Exceprts From Wikipedia

On May 16, 2008, Studs Terkel will turn 96. His contributions to the popularization of the oral histories of working people are incalcuable. His books, his radio show in Chicago, and his political activism, have inspired large numbers of people in the United States and beyond. We share a bit of his background below.

Terkel was born in New York, New York to Russian Jewish parents, but at the age of eight, he moved with his parents to Chicago, Illinois, where he has spent most of his life. His father, Robert, was a tailor and his mother, Anna (Finkel) was a circus performer. He had three brothers Joe, John, and Horacio. From 1926 to 1936, his parents ran a rooming house that was a collecting point for people of all types. Terkel credits his knowledge of the world to the tenants who gathered in the lobby of the hotel and the people who congregated in nearby Bughouse Square.

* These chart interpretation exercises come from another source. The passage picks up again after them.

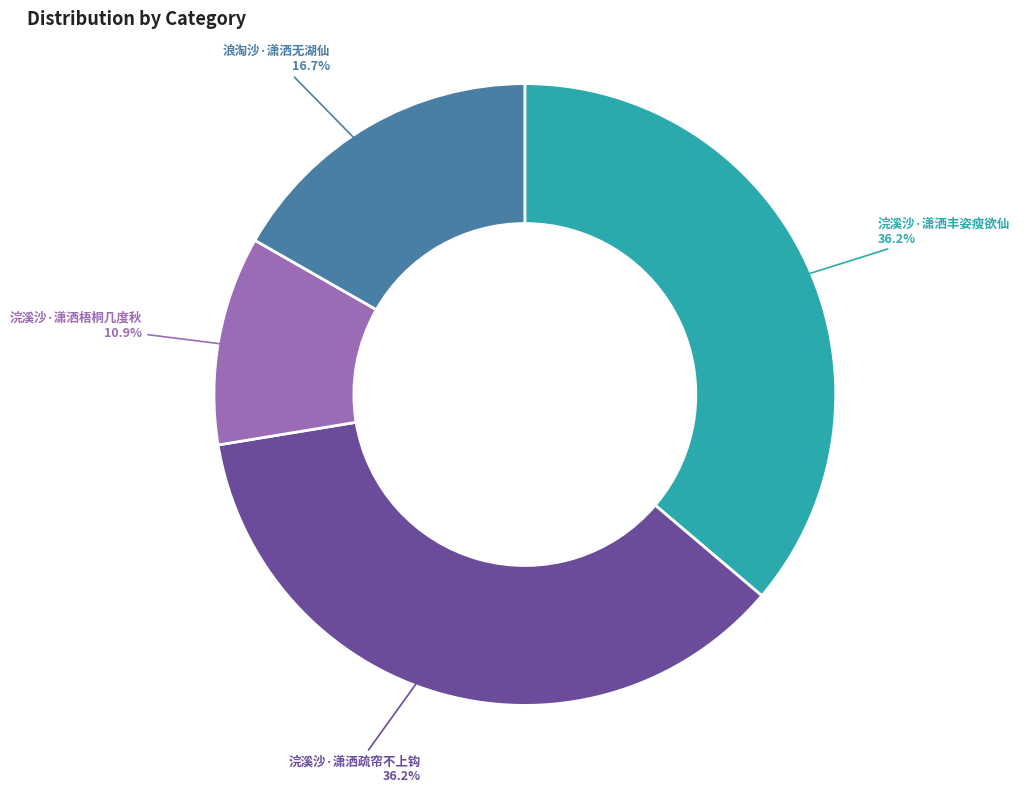

Is there any slice that represents more than half of the pie?

No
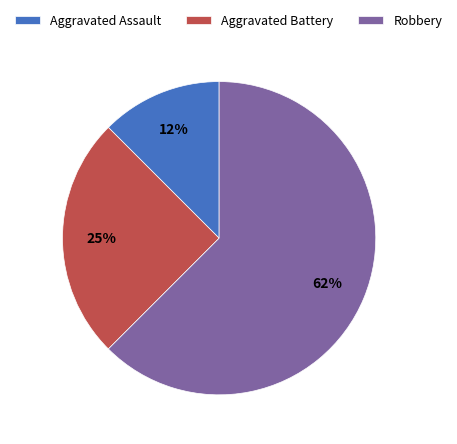

Count the number of slices in the pie.

3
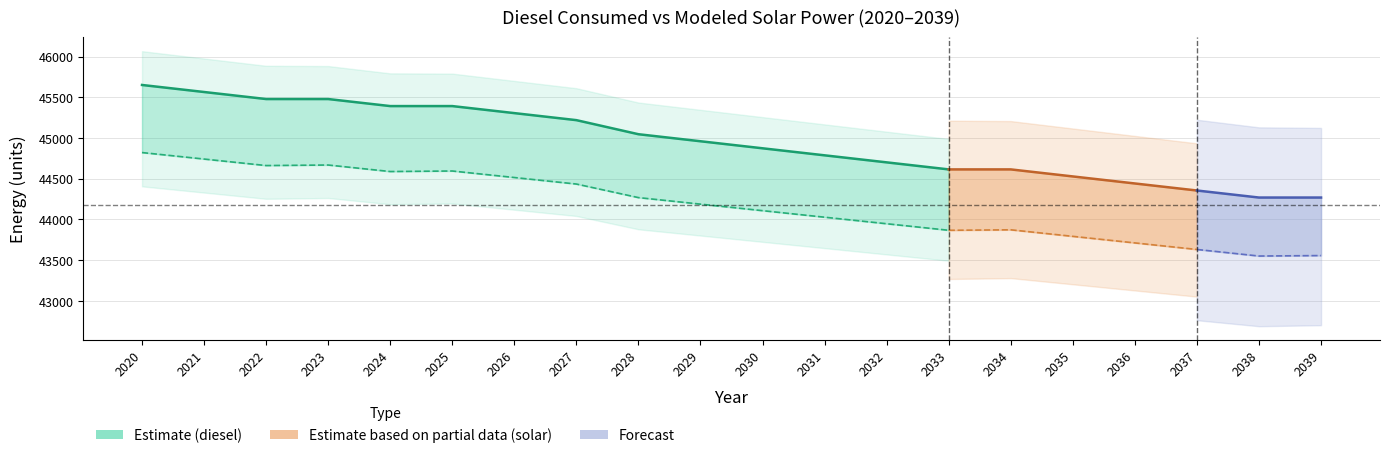

Reading left to right, extract all data points from this chart.

45652.7	45566.3	45479.8	45479.8	45393.4	45393.4	45306.9	45220.4	45047.5	44961.0	44874.6	44788.1	44701.6	44615.2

He joined the Works Progress Administration's Federal Writers' Project in 1936, working in radio, doing work ranging from voicing soap opera productions and announcing news and sports, to presenting shows of recorded music and writing radio scripts and advertisements.

Terkel is well known for his radio program titled The Studs Terkel Program that aired on 98.7 WFMT Chicago between 1952 and 1997. The one-hour program appeared each weekday during all of that time.

Terkel is perhaps best known for his oral histories, such as the 1970 book Hard Times: An Oral History of the Great Depression, for which he assembled recollections of the Great Depression spanning the socioeconomic spectrum, from Okies, to prison inmates, to the wealthy. His 1974 book Working, in which (in the words of the subtitle) "People Talk About What They Do All Day and How They Feel About What They Do" was also highly acclaimed. (Working was made into a short-lived Broadway show in 1978 and telecast on PBS in 1982.)

Terkel won the 1985 Pulitzer Prize for The Good War, which challenged the prevailing notion that, in contrast to the Vietnam War era, World War II was a time of unblemished national solidarity, goodwill, and unified purpose. In 1997 he was elected a member of The American Academy of Arts and Letters and in 1999 received the George Polk Career Award.